The overall goal of this video is to demonstrate how to sequence metagenomic soil DNA using a nanopore sequencing methodology. This method can help educators introduce DNA sequencing into a classroom setting and provide real-time generation of novel DNA sequencing data for analysis. The main advantage of this technique is that it is fast, affordable, and requires minimal laboratory equipment.
This technique also gives students the opportunity to use more sophisticated bioinformatics tools that are usually available in laboratory classes. This short protocol works with a rapid sequencing kit. To begin add 200 nanograms of high molecular weight DNA into a 0.2 milliliter thin-walled tube and top off the volume with distilled water to 7.5 microliters.
Next add 2.5 microliters of fragmentation mix from the kit and mix the tube gently using inversions. Then use a pulse of centrifugation to spin down the tubes contents. Now transfer the tube to a thermocycler for a one minute cycle at 30 degrees Celsius, followed by a second one minute cycle at 75 degrees Celsius.
Then pulse-spin the tube again. To complete the adapted and tethered library add one microliter of rapid adapter and 0.2 microliters of blunt/TA ligase master mix. Then use inversion to mix the tube, followed by another pulse spin and store the tube on ice.
First, set-up the sequencer, remove the Flow Cell from its packaging and attach it to the portable real-time sequencer. Then attach the sequencer to a computer using the USB cable and start the sequencing software. In the software select the start device command and chose the option for QC platform.
Then press execute to run the the quality control. After about seven minutes the quality control run will be complete. The green highlighting on the readout indicates that there are active pores available for DNA sequencing.
At least 800 active pores are required. Now go to the dialogue box. In the Sample ID field enter the name of the sample to be sequenced.

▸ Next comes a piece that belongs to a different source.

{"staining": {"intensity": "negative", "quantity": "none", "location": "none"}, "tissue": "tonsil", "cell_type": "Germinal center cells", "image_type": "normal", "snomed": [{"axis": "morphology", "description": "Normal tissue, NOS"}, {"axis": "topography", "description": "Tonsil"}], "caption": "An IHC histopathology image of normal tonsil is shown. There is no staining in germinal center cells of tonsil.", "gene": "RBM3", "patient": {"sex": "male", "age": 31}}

For the Flow Cell ID enter the code found on the sticker attached to the top of the Flow Cell. Now open the sequencer lid and then slide the priming port cover to the left to access the port. Now remove a few microliters of buffer, including a small bubble that is often present.
Now make enough buffer to fill the sensor array. Prepare one milliliter of freshly made thoroughly mixed priming buffer. Then add 800 microliters of priming buffer and wait five minutes.

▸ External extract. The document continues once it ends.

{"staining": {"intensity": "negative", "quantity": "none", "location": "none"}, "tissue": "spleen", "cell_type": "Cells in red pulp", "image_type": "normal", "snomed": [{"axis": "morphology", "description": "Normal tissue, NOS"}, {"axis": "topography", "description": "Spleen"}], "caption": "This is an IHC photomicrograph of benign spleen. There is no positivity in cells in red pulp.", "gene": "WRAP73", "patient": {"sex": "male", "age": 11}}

After five minutes add the remaining 200 microliters of priming buffer. To prepare the library for loading chill RBF1 and LLB on ice along with the adapted and tethered library. Then to new 0.2 milliliter centrifuge tube add 25.5 microliters of RBF1 and 12 microliters of room temperature nucleus-free water.

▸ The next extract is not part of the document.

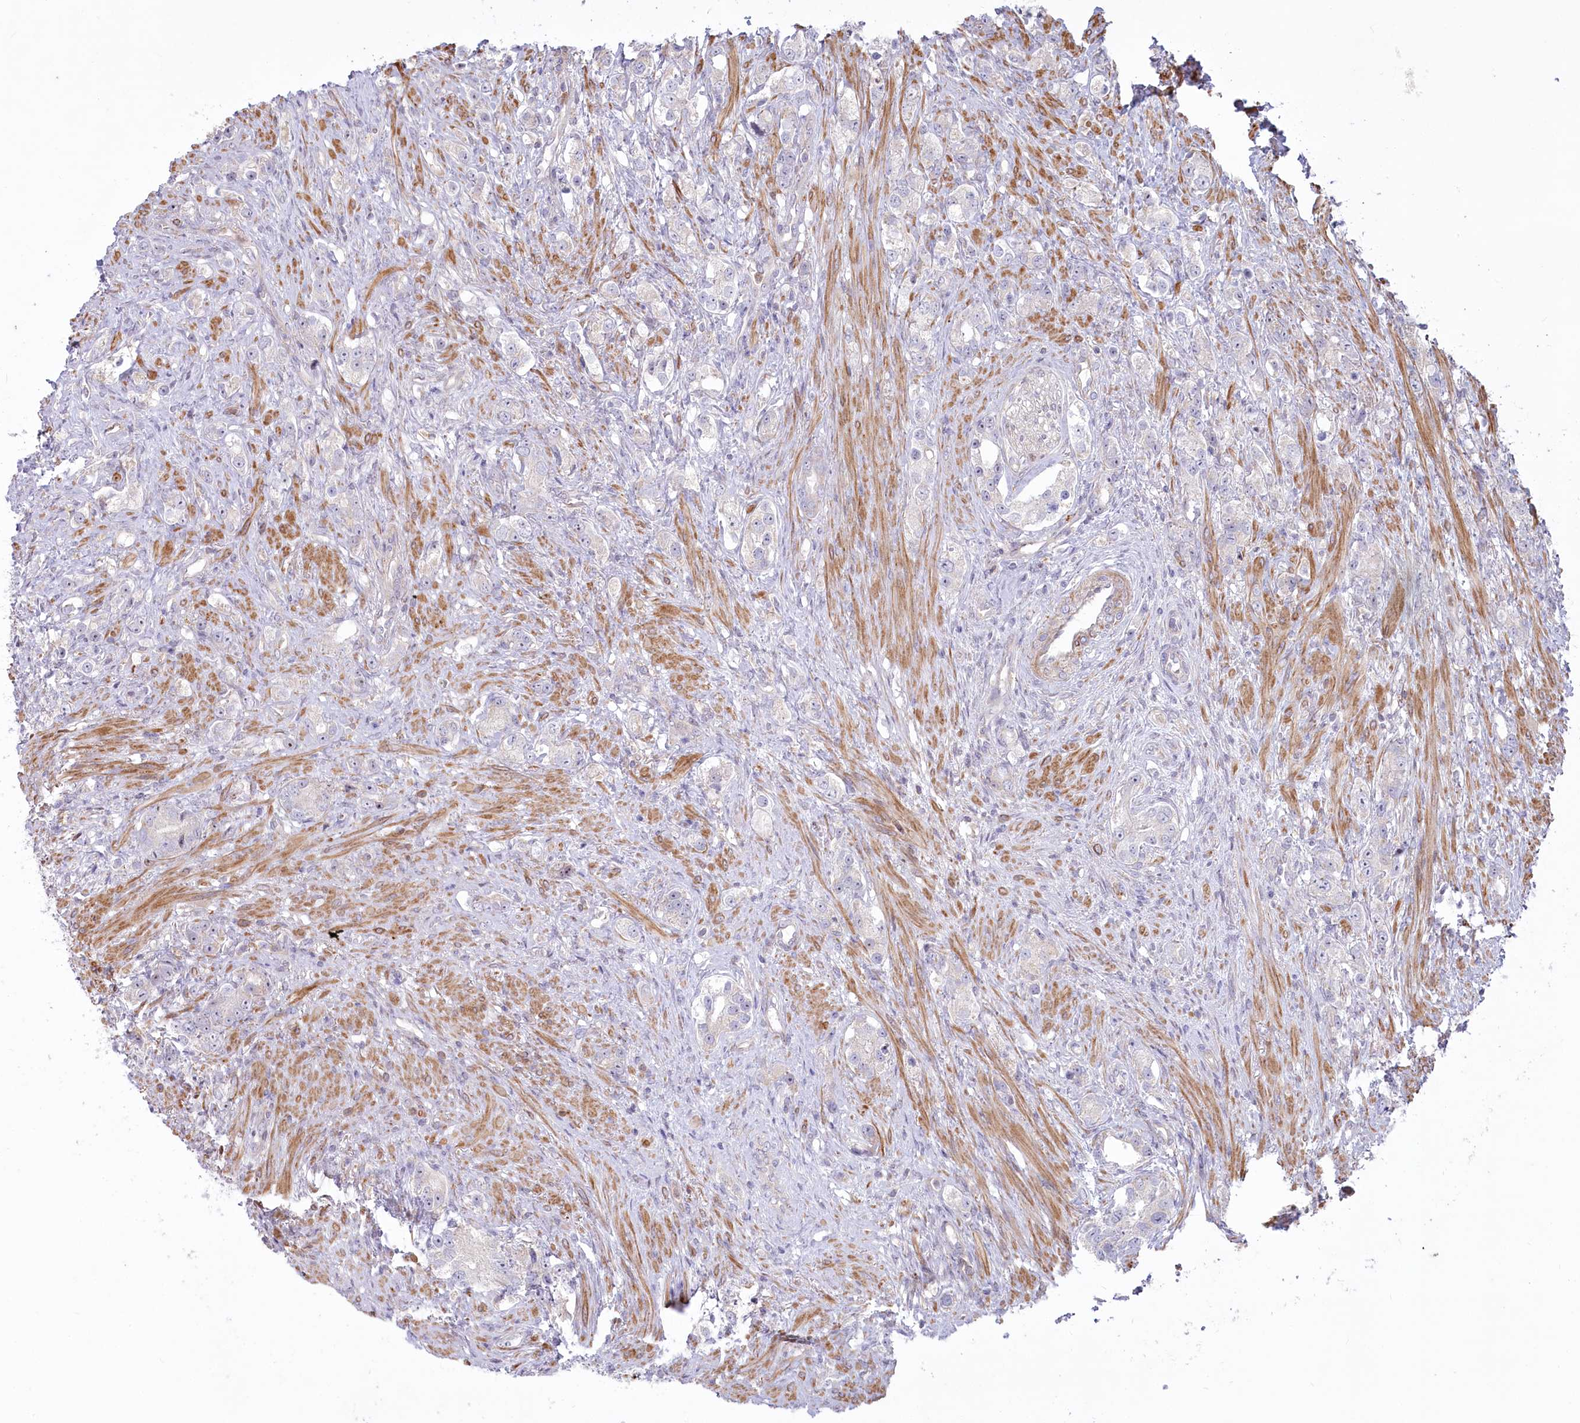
{"staining": {"intensity": "negative", "quantity": "none", "location": "none"}, "tissue": "prostate cancer", "cell_type": "Tumor cells", "image_type": "cancer", "snomed": [{"axis": "morphology", "description": "Adenocarcinoma, High grade"}, {"axis": "topography", "description": "Prostate"}], "caption": "Immunohistochemistry histopathology image of prostate cancer stained for a protein (brown), which demonstrates no staining in tumor cells.", "gene": "MTG1", "patient": {"sex": "male", "age": 63}}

Next mix the LLB with pipette trituration then take a 26.5 microliter aliquot and add it to the tube with diluted RBF1. Mix the reagents using more trituration to prevent the beads within from settling. Now add 11 microliters of the adapted and tethered library and mix the tube gently using inversion.
Then use a pulse spin to pool the sample. While avoiding the beads take 75 microliters of the sample and add it to the spot on port drop wise. Make sure that each drop flows into the port before adding the next.
When loading the sample it is vital that each drop enters the port before the next is added. It is also important to avoid resuspending the beads when loading the sample port which can clog the port. Now replace the sample port cover making certain that the bung enters the port.
Then replace the device lid and proceed with executing the 48 hour sequencing run option selected through the software. Using the described procedure provide a fast and inexpensive method for sequencing soil DNA for educational purposes. Runs typically yielded over 125, 000 reads which averaged over 5, 000 base pairs.
Each run was given a quality score to select those most useful for further analysis. Next each students subjected 50 sequences of at least 350 nucleotides to BLASTN or BLASTX analysis to identify organism from the sample. Identified organism with e-values less than 0.0004 are considered strong matches.
Many sequences subjected to BLASTN where unmatched and made relate to novel organisms. BLASTX revealed several proteins from organisms not represented in the BLASTN analysis. Of interest Endopeptidase and ATPase like proteins where identified.
After watching this video you should have a good understanding of how to prepare and analyze soil DNA for sequencing using nanopore sequencing technology. This protocol can be completed in two and a half hours, requires minimal laboratory equipment or technical expertise and can be completed in a classroom setting. While attempting and completing this procedure it's important to remember to pipe the reagents carefully, to mix samples thoroughly and to centrifuge samples between steps to avoid losing sample.